## Exercise details
Return only the lines starting at the line that contains "busca pela recomendação do Espírito Santo." and ending with the final line of the listing; include both endpoints.
-*-*-
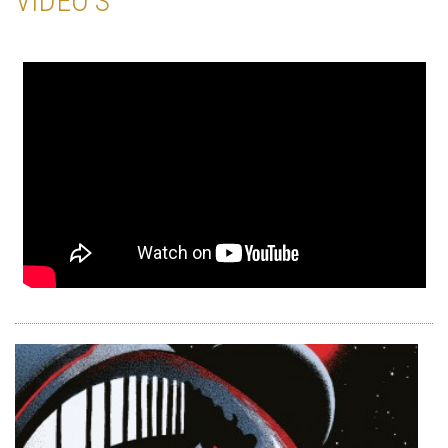
VIDÉO'S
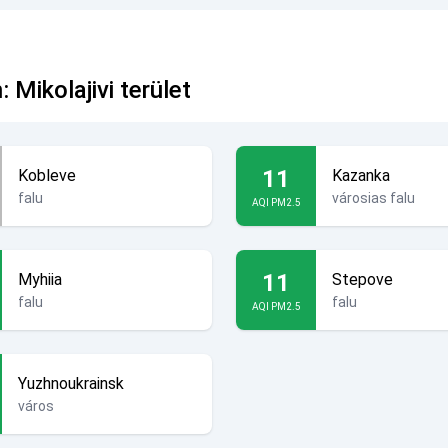
Mikolajivi terület
11
Kobleve
Kazanka
falu
városias falu
AQI PM2.5
11
Myhiia
Stepove
falu
falu
AQI PM2.5
Yuzhnoukrainsk
város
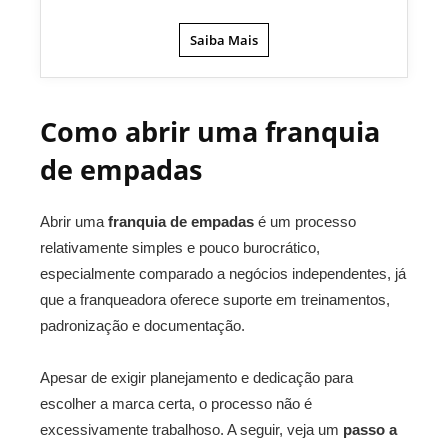
Saiba Mais
Como abrir uma franquia
de empadas
Abrir uma
franquia de empadas
é um processo
relativamente simples e pouco burocrático,
especialmente comparado a negócios independentes, já
que a franqueadora oferece suporte em treinamentos,
padronização e documentação.
Apesar de exigir planejamento e dedicação para
escolher a marca certa, o processo não é
excessivamente trabalhoso. A seguir, veja um
passo a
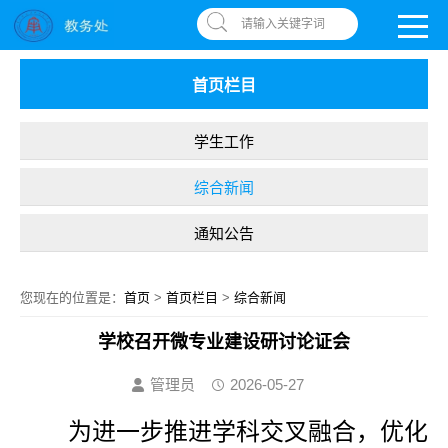
南昌应用技术师范学院，助你圆梦!
OA系统
|
书记信箱
|
违反师德举报信箱
请输入关键字词
首页栏目
学生工作
综合新闻
通知公告
您现在的位置是：
首页
>
首页栏目
>
综合新闻
学校召开微专业建设研讨论证会
管理员
2026-05-27
为进一步推进学科交叉融合，优化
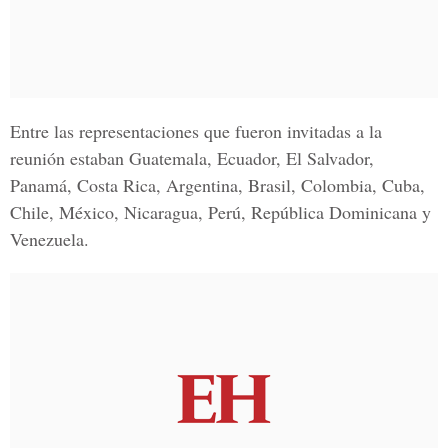
Entre las representaciones que fueron invitadas a la
reunión estaban G
uatemala, Ecuador, El Salvador,
Panamá, Costa Rica, Argentina, Brasil, Colombia, Cuba,
Chile, México, Nicaragua, Perú, República Dominicana y
Venezuela.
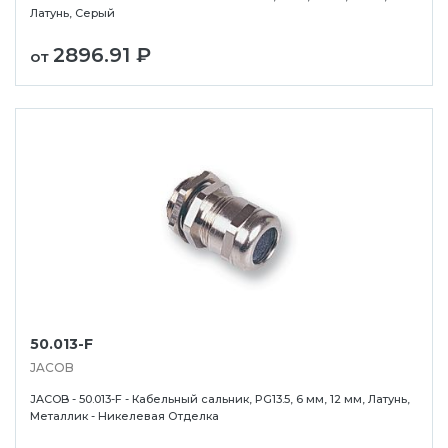
Латунь, Серый
2896.91 ₽
от
50.013-F
JACOB
JACOB - 50.013-F - Кабельный сальник, PG13.5, 6 мм, 12 мм, Латунь,
Металлик - Никелевая Отделка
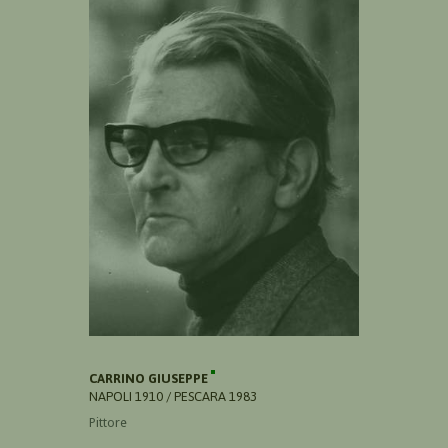
CARRINO GIUSEPPE
NAPOLI 1910 / PESCARA 1983
Pittore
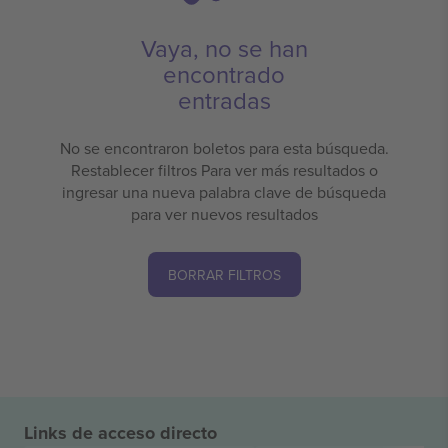
Vaya, no se han
encontrado
entradas
No se encontraron boletos para esta búsqueda.
Restablecer filtros Para ver más resultados o
ingresar una nueva palabra clave de búsqueda
para ver nuevos resultados
BORRAR FILTROS
Links de acceso directo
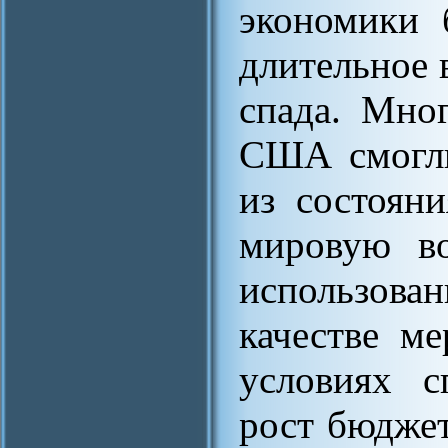
экономики 
длительное 
спада. Мно
США смогли
из состоян
мировую во
использов
качестве м
условиях с
рост бюдже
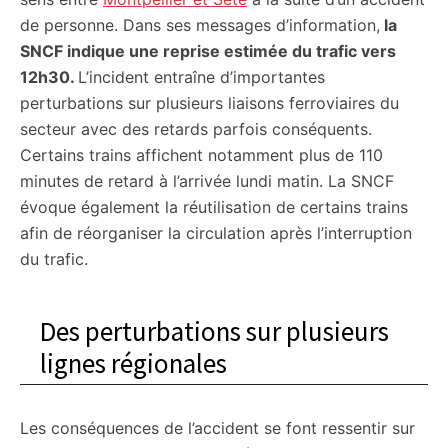
de personne. Dans ses messages d’information,
la
SNCF indique une reprise estimée du trafic vers
12h30.
L’incident entraîne d’importantes
perturbations sur plusieurs liaisons ferroviaires du
secteur avec des retards parfois conséquents.
Certains trains affichent notamment plus de 110
minutes de retard à l’arrivée lundi matin. La SNCF
évoque également la réutilisation de certains trains
afin de réorganiser la circulation après l’interruption
du trafic.
Des perturbations sur plusieurs
lignes régionales
Les conséquences de l’accident se font ressentir sur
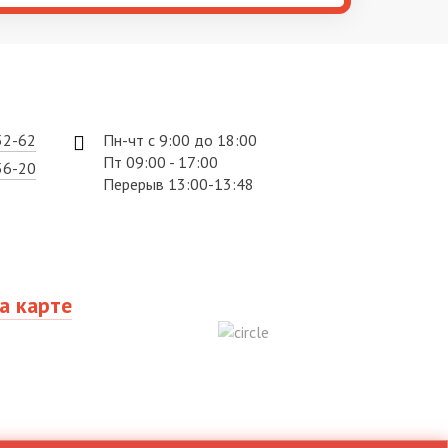
52-62
Пн-чт с 9:00 до 18:00
Пт 09:00 - 17:00
56-20
Перерыв 13:00-13:48
а карте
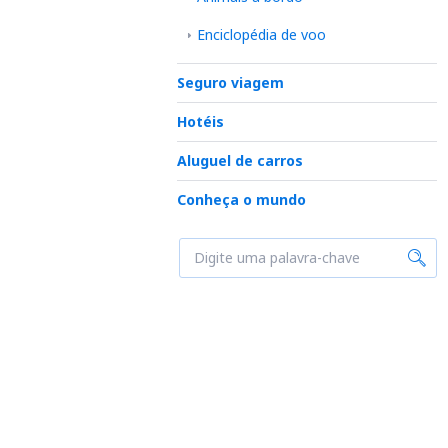
Enciclopédia de voo
Seguro viagem
Hotéis
Aluguel de carros
Conheça o mundo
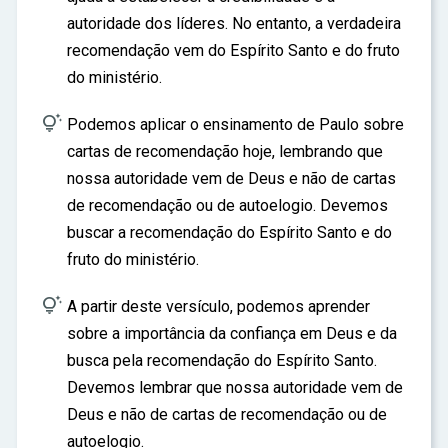
autoridade dos líderes. No entanto, a verdadeira
recomendação vem do Espírito Santo e do fruto
do ministério.

Podemos aplicar o ensinamento de Paulo sobre
cartas de recomendação hoje, lembrando que
nossa autoridade vem de Deus e não de cartas
de recomendação ou de autoelogio. Devemos
buscar a recomendação do Espírito Santo e do
fruto do ministério.

A partir deste versículo, podemos aprender
sobre a importância da confiança em Deus e da
busca pela recomendação do Espírito Santo.
Devemos lembrar que nossa autoridade vem de
Deus e não de cartas de recomendação ou de
autoelogio.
-*-*-
## Response to the exercise
busca pela recomendação do Espírito Santo.
Devemos lembrar que nossa autoridade vem de
Deus e não de cartas de recomendação ou de
autoelogio.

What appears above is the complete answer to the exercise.